───── DATA SUPPLIED ─────

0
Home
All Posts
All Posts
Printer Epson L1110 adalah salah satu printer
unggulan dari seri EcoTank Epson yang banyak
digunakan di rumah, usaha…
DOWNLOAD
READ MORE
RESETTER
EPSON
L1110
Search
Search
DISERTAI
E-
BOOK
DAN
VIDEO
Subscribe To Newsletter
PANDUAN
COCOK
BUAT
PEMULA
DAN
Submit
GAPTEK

─────

- REQUIRED WORK
Each line of the data is to be retyped exactly.

- EXERCISE ANSWER
0
Home
All Posts
All Posts
Printer Epson L1110 adalah salah satu printer
unggulan dari seri EcoTank Epson yang banyak
digunakan di rumah, usaha…
DOWNLOAD
READ MORE
RESETTER
EPSON
L1110
Search
Search
DISERTAI
E-
BOOK
DAN
VIDEO
Subscribe To Newsletter
PANDUAN
COCOK
BUAT
PEMULA
DAN
Submit
GAPTEK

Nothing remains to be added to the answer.